Exercise prompt: Can you render every line of the records below as a numbered list, with blank lines dropped and the pictures left out?

Records provided:

============================================================

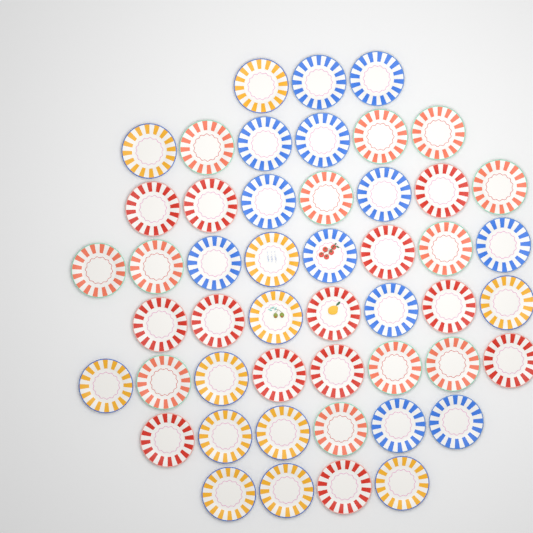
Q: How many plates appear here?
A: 49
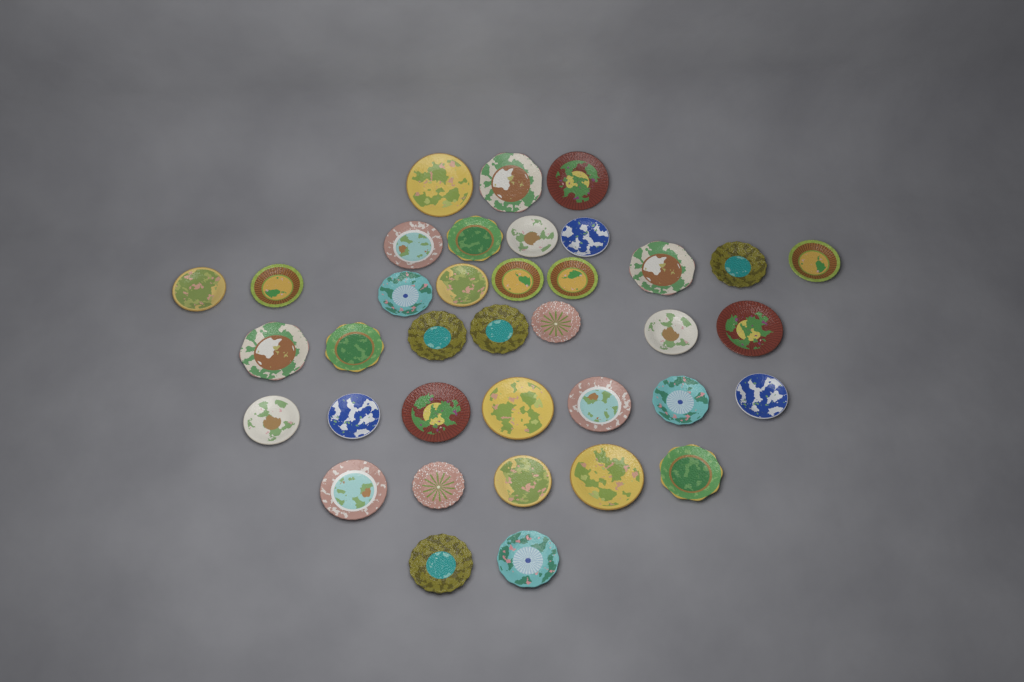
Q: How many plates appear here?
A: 37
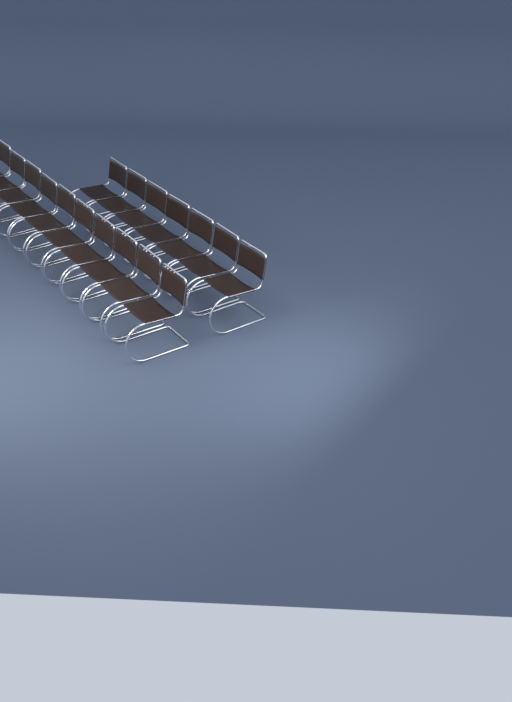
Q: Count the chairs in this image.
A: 17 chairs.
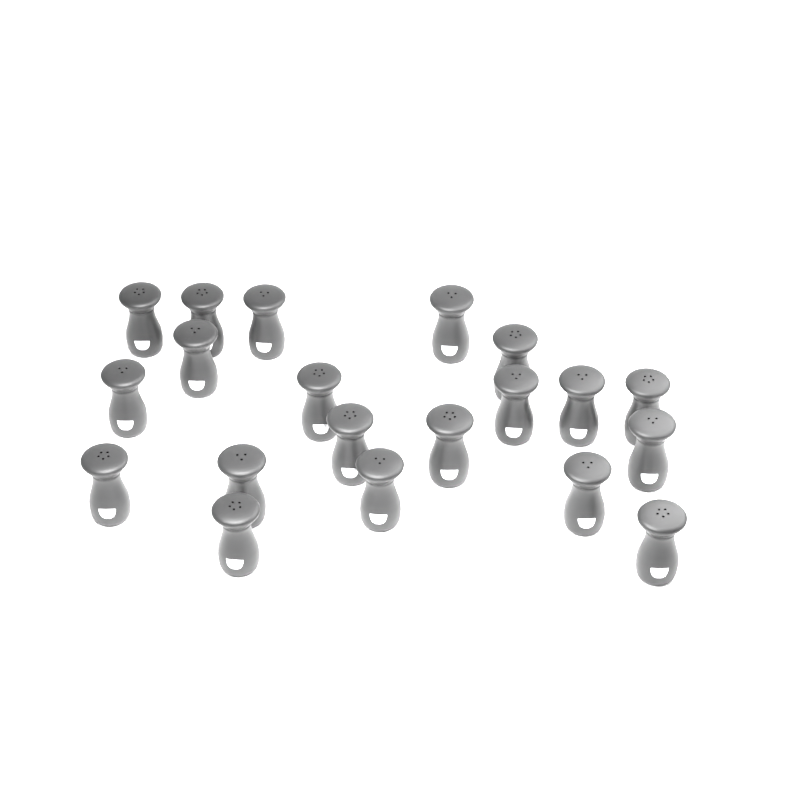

============================================================

Task solution:
1. Q: How many plates appear here?
2. A: 49
3. Q: How many plates appear here?
4. A: 37
5. Q: Count the chairs in this image.
6. A: 17 chairs.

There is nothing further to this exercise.